[[ Data to use open ]]
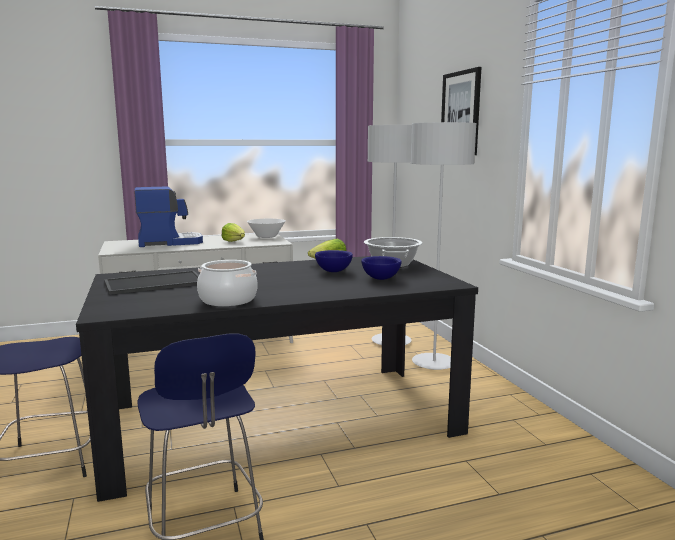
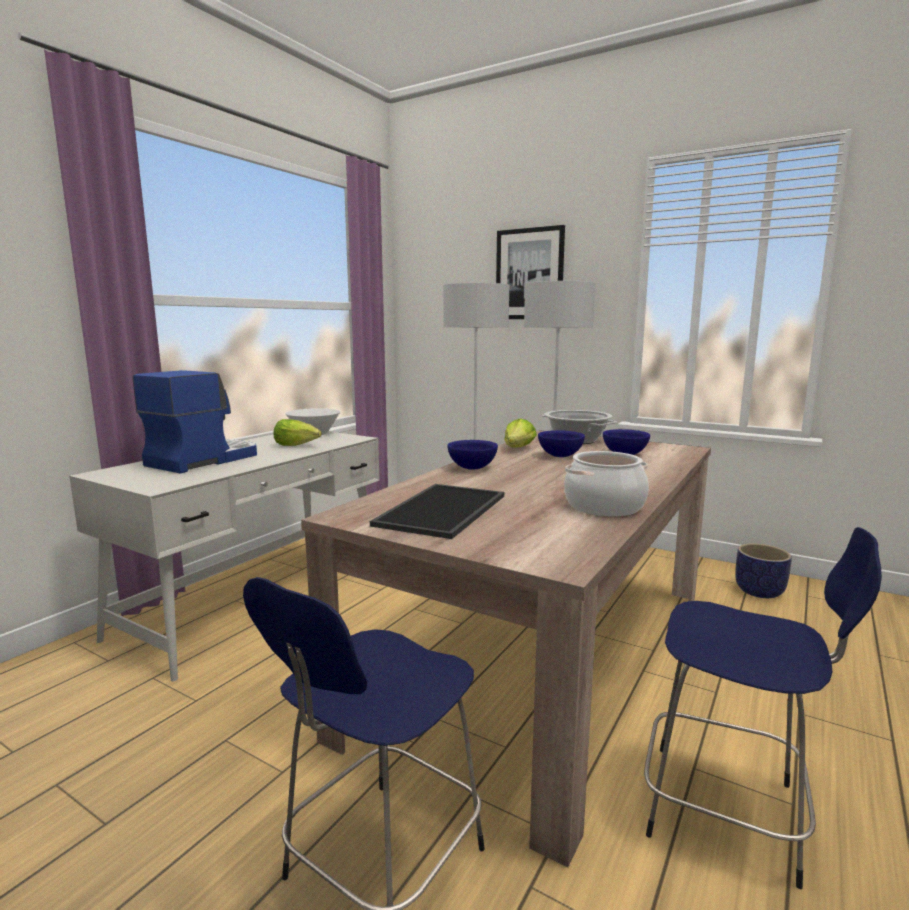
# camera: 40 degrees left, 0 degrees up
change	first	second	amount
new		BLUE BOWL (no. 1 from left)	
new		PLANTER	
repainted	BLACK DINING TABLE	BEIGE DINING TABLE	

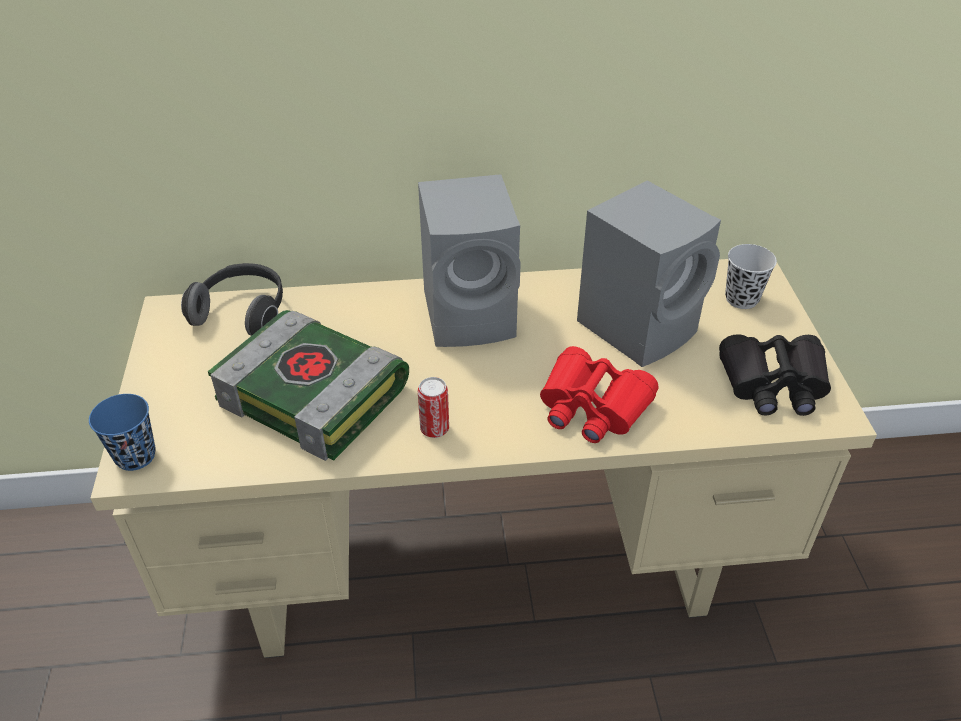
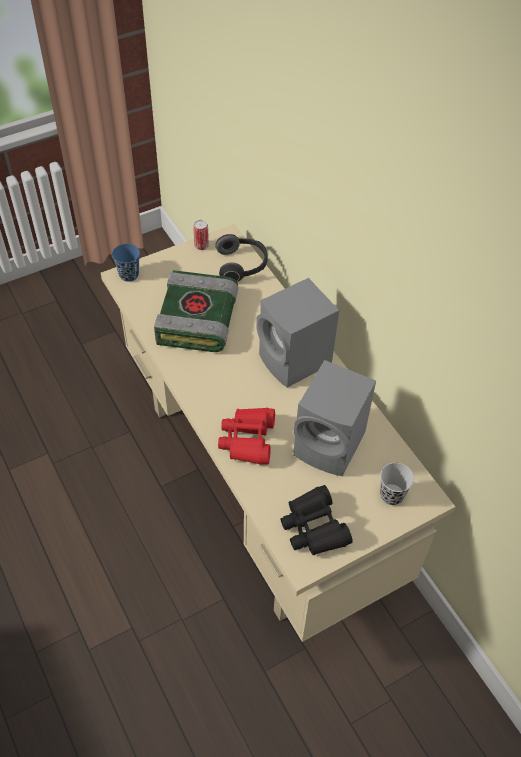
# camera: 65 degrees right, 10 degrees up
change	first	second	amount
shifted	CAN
[[ Data to use closed ]]
Work to be completed
Print each of the records above exactly as written, leaving no picture in the copy.

Reply
# camera: 40 degrees left, 0 degrees up
change	first	second	amount
new		BLUE BOWL (no. 1 from left)	
new		PLANTER	
repainted	BLACK DINING TABLE	BEIGE DINING TABLE	

# camera: 65 degrees right, 10 degrees up
change	first	second	amount
shifted	CAN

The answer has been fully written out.